ABOUT THIS EXERCISE.
Rewrite each of the following entries, swapping "E-Mail senden" for "Nachricht senden" and keeping everything else identical.

** Opening THE DATA block **

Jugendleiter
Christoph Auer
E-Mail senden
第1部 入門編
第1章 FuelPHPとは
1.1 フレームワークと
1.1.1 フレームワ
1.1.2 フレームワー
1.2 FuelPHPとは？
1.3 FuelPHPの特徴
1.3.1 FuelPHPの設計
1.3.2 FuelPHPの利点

** Closing THE DATA block **

RESPONSE AREA.
Jugendleiter
Christoph Auer
Nachricht senden
第1部 入門編
第1章 FuelPHPとは
1.1 フレームワークと
1.1.1 フレームワ
1.1.2 フレームワー
1.2 FuelPHPとは？
1.3 FuelPHPの特徴
1.3.1 FuelPHPの設計
1.3.2 FuelPHPの利点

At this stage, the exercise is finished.